A research of Clínica Universidad de Navarra y Cima has shown that blocking a protein (Id1) can slow lung cancer in patients with the KRAS gene mutation, who account for 30% of all patients with this tumor. The study, published in the journal Cancer Research, offers hope for the treatment of this subtype of lung cancer, which is usually more aggressive and less responsive to treatment, as it boosts the search for new drug therapies for these patients.

"KRAS is the oncogene that most frequently causes the appearance of various types of tumors, such as lung cancer, and for which, however, we do not currently have a personalized treatment. Hence, the enormous relevance of investigating therapeutic options directed against this mutation, which until now has been an orphan of therapeutic options in the field of precision medicine", acknowledges Dr. Ignacio Gil Bazo, co-director of department of Medical Oncology at Clínica Universidad de Navarra and one of the principal investigators of this study.
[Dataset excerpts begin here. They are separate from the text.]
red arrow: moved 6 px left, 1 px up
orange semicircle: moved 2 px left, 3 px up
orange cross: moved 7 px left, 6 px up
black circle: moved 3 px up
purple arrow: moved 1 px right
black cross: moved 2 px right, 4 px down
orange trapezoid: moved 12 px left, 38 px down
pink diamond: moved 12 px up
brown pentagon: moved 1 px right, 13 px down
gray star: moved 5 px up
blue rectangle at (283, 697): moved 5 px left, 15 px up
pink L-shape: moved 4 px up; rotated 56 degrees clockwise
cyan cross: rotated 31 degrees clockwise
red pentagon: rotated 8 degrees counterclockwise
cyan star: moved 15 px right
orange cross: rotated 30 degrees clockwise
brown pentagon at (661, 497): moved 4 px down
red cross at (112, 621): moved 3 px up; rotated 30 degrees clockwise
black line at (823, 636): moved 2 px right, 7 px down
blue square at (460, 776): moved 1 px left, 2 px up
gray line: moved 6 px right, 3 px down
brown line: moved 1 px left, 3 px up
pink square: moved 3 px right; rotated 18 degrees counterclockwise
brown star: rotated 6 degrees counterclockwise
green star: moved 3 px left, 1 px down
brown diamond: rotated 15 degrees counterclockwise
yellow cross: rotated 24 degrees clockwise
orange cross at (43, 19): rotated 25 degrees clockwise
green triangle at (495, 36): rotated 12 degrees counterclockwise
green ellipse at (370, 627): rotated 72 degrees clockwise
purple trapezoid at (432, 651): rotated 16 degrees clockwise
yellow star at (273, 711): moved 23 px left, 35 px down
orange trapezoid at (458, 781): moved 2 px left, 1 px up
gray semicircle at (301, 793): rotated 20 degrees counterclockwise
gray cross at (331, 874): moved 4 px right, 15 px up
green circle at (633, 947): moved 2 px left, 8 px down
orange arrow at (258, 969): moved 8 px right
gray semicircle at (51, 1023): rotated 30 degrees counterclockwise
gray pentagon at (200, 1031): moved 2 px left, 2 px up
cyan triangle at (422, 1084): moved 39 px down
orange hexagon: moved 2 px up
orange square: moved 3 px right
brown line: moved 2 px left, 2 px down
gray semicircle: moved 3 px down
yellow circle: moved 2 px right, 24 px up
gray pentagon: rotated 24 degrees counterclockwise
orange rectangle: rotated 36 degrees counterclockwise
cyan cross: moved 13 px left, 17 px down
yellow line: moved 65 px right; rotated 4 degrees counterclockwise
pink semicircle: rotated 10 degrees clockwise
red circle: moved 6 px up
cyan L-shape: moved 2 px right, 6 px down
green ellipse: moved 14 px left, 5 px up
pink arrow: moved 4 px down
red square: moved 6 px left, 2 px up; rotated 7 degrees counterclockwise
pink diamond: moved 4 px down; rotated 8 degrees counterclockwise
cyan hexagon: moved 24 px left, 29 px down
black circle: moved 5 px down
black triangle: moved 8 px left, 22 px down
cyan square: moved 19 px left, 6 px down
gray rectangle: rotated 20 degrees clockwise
In this search for treatments, the researchers at the Clinic and Cima have discovered that by targeting the factors through which the KRAS mutation exerts its pro-tumor action, they can slow tumor progression and the possibility of metastasis. development To do this, it is necessary to inhibit Id1, a gene that this team had already demonstrated "that confers a series of advantageous properties for tumor growth and also favors tumor angiogenesis (vascular growth) and metastasis".

By blocking the action of this protein, the tumor cannot progress, even though the KRAS mutation does not disappear. "Strategies that act directly on KRAS have not been able to reach the patient, either because they are ineffective or because of their high toxicity, which is why this new strategy that acts on the factors that make it possible for it to act is relevant. If we prevent KRAS from acting, although it is still there, it does not develop its pro-tumorigenic capacity", adds Dr. Silvestre Vicent, researcher of the Solid Tumors Program at Cima , who also co-led this study.

A long research

This new scientific article brings together two lines of research that have been developed in parallel, one at the Clinic and the other at Cima. On the one hand, the line led by Dr. Silvestre Vicent has focused on lung tumors derived from the KRAS oncogene and how it acts on the tumor. The second study, led by Dr. Gil Bazo, has investigated the Id1 gene and its impact on tumor growth and the appearance of metastasis.

"By pooling the preliminary work of both groups, we saw that there was probably an interaction between the factors studied in each laboratory that opened up the opportunity to develop a joint research and thus unravel the involvement of Id1 in all those harmful oncogenic properties generated by KRAS in patients with lung adenocarcinoma. And that is what we have demonstrated in this article", recognizes Dr. Marta Román, first author of the work and who is developing her thesis doctoral work in this field at Dr. Gil Bazo's laboratory .

Until then, Dr. Vicent's group had demonstrated the existence of a series of factors that give patients with KRAS mutations in their tumor a worse prognosis and a poor response to treatments. The mutated KRAS gene and the FOSL1 gene converged in them. With this new study they have shown that the link between the two is the Id1 gene. "We have seen that when we are able to block the action of Id1, both in the tumor cell and in the tumor microenvironment where the cell is implanted, tumor growth is halted and even prevented," says Dr. Román. 

"Lung cancer is the tumor with the highest number of patients diagnosed and the highest number of patients who die each year. This study represents a paradigm shift that allows us to continue advancing and researching in the pharmacological design inhibitors against this tumor", conclude Dr. Vicent and Dr. Gil Bazo.